- _Perintah Kerja_: Ganti "(811, 226)" dengan "(812, 226)" pada baris-baris mulai dari yang memuat "27: (575, 351)" dan berakhir pada yang memuat "68: (613, 499)", lalu tuliskan ulang baris-baris itu saja tanpa perubahan lain.

.....

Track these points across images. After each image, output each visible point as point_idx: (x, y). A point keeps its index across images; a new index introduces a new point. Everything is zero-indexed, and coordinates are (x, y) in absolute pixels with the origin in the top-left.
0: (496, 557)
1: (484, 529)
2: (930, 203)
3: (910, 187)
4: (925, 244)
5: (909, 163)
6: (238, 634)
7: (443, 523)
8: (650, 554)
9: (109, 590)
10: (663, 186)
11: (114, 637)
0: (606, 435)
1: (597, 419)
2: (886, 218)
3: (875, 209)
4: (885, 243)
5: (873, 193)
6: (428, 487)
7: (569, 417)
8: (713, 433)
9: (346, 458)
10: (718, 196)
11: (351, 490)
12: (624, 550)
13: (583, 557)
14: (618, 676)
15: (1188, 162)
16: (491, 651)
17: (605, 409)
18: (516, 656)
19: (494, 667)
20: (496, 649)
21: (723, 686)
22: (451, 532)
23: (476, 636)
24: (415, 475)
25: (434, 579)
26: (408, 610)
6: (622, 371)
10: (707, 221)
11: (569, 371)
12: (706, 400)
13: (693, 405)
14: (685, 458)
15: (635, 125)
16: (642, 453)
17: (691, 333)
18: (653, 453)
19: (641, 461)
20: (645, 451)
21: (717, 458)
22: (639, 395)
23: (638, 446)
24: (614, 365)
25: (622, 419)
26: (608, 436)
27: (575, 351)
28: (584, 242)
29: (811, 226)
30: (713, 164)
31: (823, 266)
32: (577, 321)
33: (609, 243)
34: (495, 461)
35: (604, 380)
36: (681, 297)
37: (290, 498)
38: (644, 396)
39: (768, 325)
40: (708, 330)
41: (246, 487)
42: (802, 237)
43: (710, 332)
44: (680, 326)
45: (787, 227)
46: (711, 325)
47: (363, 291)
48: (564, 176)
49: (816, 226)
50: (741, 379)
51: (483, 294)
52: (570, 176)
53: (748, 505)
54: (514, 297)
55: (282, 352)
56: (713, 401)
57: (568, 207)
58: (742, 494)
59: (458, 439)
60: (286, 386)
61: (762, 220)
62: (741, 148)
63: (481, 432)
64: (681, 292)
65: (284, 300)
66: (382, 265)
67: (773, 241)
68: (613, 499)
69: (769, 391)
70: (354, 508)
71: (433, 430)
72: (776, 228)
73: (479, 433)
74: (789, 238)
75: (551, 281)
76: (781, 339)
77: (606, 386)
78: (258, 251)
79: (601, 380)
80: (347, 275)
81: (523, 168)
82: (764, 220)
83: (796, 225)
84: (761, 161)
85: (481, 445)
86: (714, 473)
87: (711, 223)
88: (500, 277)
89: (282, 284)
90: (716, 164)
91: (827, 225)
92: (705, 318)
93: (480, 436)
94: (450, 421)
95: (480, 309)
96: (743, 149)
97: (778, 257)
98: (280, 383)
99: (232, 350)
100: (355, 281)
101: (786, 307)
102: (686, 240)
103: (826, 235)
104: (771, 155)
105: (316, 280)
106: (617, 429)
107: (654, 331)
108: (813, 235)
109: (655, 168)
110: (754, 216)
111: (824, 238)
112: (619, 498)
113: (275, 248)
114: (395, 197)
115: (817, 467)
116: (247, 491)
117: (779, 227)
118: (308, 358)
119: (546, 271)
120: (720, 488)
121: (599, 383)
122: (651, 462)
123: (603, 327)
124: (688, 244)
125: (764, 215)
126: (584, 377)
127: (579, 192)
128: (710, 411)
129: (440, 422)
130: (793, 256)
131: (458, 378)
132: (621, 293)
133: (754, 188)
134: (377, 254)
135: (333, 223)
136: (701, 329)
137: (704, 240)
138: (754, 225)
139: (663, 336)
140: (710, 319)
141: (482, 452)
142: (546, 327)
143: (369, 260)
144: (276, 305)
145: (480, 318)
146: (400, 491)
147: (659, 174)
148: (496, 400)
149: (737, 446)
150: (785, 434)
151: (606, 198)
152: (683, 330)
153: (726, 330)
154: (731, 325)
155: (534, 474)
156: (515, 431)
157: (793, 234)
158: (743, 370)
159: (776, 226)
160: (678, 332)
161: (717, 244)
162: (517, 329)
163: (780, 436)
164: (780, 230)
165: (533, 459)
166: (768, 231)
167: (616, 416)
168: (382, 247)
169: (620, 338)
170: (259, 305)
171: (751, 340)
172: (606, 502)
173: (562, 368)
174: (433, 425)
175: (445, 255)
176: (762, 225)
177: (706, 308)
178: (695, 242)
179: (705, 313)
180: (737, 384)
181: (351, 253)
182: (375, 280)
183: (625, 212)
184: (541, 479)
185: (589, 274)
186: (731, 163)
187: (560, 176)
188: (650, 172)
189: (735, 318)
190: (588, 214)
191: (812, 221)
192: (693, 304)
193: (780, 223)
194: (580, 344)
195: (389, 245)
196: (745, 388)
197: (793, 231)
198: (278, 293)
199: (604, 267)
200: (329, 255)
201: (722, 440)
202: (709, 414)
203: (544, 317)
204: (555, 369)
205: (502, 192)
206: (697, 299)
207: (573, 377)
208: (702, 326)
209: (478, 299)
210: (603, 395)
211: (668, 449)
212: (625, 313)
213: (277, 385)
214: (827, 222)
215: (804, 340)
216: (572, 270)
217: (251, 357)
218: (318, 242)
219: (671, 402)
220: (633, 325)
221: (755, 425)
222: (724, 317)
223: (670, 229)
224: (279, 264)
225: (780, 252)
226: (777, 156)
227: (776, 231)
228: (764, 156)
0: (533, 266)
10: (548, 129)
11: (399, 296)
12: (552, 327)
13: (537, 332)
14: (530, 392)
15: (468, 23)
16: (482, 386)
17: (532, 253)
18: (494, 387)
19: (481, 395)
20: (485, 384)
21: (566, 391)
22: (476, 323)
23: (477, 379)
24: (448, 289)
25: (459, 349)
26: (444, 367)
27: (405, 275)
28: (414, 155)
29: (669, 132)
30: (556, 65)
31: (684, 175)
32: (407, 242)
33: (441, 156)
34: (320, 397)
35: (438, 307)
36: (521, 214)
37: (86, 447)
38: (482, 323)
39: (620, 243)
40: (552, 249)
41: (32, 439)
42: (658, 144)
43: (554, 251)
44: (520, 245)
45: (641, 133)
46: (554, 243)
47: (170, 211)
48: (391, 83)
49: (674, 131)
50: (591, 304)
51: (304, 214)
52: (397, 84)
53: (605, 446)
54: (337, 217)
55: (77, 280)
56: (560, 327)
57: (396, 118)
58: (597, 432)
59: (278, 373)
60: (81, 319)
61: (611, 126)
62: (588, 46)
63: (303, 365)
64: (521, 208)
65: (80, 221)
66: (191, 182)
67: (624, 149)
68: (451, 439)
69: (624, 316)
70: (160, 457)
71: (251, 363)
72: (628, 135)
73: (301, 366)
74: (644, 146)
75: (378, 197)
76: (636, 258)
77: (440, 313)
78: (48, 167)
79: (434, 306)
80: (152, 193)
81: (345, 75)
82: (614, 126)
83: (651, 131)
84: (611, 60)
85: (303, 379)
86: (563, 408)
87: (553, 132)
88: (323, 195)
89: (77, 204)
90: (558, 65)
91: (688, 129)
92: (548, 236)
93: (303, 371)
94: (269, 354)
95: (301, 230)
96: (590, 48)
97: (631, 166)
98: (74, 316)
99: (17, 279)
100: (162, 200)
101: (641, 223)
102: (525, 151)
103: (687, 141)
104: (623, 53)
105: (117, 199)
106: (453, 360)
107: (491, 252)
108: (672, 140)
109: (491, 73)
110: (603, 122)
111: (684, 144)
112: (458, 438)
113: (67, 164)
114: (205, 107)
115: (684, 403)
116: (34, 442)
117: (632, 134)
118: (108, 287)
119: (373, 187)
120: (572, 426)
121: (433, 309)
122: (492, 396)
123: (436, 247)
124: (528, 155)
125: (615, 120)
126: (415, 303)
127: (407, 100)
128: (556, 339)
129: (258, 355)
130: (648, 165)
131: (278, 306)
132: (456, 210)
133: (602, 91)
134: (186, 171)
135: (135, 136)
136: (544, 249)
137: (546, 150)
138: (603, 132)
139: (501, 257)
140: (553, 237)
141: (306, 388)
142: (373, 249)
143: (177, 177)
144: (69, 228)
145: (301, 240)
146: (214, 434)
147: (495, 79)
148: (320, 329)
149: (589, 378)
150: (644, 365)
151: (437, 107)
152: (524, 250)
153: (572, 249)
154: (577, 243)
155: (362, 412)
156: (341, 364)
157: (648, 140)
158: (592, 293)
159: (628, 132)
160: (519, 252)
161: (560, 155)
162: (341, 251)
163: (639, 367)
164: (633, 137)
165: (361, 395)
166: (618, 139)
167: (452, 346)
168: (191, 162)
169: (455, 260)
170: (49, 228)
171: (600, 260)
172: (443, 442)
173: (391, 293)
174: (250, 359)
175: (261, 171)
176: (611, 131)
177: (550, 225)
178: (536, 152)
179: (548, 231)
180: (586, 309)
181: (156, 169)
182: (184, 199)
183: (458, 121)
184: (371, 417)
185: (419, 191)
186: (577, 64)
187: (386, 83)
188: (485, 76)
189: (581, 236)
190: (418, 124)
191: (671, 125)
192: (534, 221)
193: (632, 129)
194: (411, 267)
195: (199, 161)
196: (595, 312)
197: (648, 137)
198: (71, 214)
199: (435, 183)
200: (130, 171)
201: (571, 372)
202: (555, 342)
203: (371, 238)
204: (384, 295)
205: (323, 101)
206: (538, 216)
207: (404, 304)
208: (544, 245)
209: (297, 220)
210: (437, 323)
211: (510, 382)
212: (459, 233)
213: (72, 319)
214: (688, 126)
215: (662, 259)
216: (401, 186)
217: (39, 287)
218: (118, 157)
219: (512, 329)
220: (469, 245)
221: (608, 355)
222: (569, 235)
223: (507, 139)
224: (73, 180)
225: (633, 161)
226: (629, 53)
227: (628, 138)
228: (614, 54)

.....

- _Latihan Selesai_:
27: (575, 351)
28: (584, 242)
29: (812, 226)
30: (713, 164)
31: (823, 266)
32: (577, 321)
33: (609, 243)
34: (495, 461)
35: (604, 380)
36: (681, 297)
37: (290, 498)
38: (644, 396)
39: (768, 325)
40: (708, 330)
41: (246, 487)
42: (802, 237)
43: (710, 332)
44: (680, 326)
45: (787, 227)
46: (711, 325)
47: (363, 291)
48: (564, 176)
49: (816, 226)
50: (741, 379)
51: (483, 294)
52: (570, 176)
53: (748, 505)
54: (514, 297)
55: (282, 352)
56: (713, 401)
57: (568, 207)
58: (742, 494)
59: (458, 439)
60: (286, 386)
61: (762, 220)
62: (741, 148)
63: (481, 432)
64: (681, 292)
65: (284, 300)
66: (382, 265)
67: (773, 241)
68: (613, 499)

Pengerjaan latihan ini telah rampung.